The right kind of special trust does two things. (A) It holds, protects, and carefully spends the assets; and (B) it keeps the assets from counting as your child's assets or resources in determining his eligibility for governmental benefits. If drafted properly, and if operated properly, a special trust provides benefits that start where SSI and Medicaid stop – it provides extra or supplemental benefits. That way, your special needs child benefits from the trust (for as long as the assets last) at the same time as he benefits from the governmental programs.

How many types of special trusts are there?

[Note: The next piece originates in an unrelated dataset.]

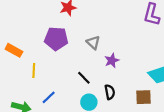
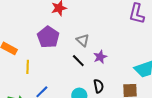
purple pentagon: (56, 39) -> (48, 37), turned 30
black line: (84, 78) -> (78, 61), moved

Usually we talk about two kinds of trusts for special needs children. But many people use these labels interchangeably because these trusts have lots of common features. First, a "First Party Special Needs Trust" sometimes refers to a trust that holds your child's own assets. For example, if he got a settlement fund from a personal injury or medical malpractice lawsuit, or if he got a gift or inheritance directly, you would likely want to help him move those assets into a Special Needs Trust.

Second, if you or other relatives desire to help your child via gifts or inheritances, you would likely want to set up a "Supplemental Care Trust" (also known as a Third Party Special Needs Trust) to hold and administer those funds. You can set up a Supplemental Care Trust during your lifetime, or – for gifts that take place after you have been "promoted to glory" – you can include provisions for a Supplemental Care Trust in your last will or in your personal estate planning trust.

How does a special trust work?

Both types of special trusts provide extra benefits or supplemental benefits. They are not designed to provide benefits for basic support. Their purpose is to pay for comforts and luxuries that could not be ordinarily paid for by public funds. These trusts typically pay for things like education, recreation, counseling, and medical attention beyond the simple necessities of life. Supplemental needs can include medical and dental expenses, specialized equipment such as lifts or specially equipped vans, training and education, insurance, transportation, electronic equipment and appliances, computers, vacations, movies, payments for a companion, and other self-esteem and quality-of-life enhancing expenses.

What are the differences between these two kinds of trusts?

The primary difference focuses on what happens after your special needs child passes away – assuming the trust still has some funds (a "remainder") at that time.

With a First Party Special Needs Trust (funded with the child's own assets), the state has first claim on the remainder. That is, this trust must first reimburse the state for all of the child's Medicaid costs. Then, any excess can be given to your other beneficiaries.

With a Supplemental Care Trust (funded with the assets of a third party, like you), the state has no claim on the remainder. In this case, all of the remainder can be given to your other beneficiaries.

What might go wrong?

While relatively simple in concept, the drafting and administration of Supplemental Care Trusts and Special Needs Trusts are subject to numerous requirements and complex regulations. If your Special Needs Trust or Supplemental Care Trust does not get the benefit of on-going professional advice, its assets could become "countable resources" that disqualify your special needs child from Medicaid, SSI, etc. The IRS has a host of income tax rules and forms that also require careful attention and compliance. Finally, you might pick the wrong person to be the trustee. Most of us are amateurs as to legal and financial matters. Honesty is not enough – your trustee needs to have good skills and long experience. He or she should be savvy enough to bring in experts sooner rather than later.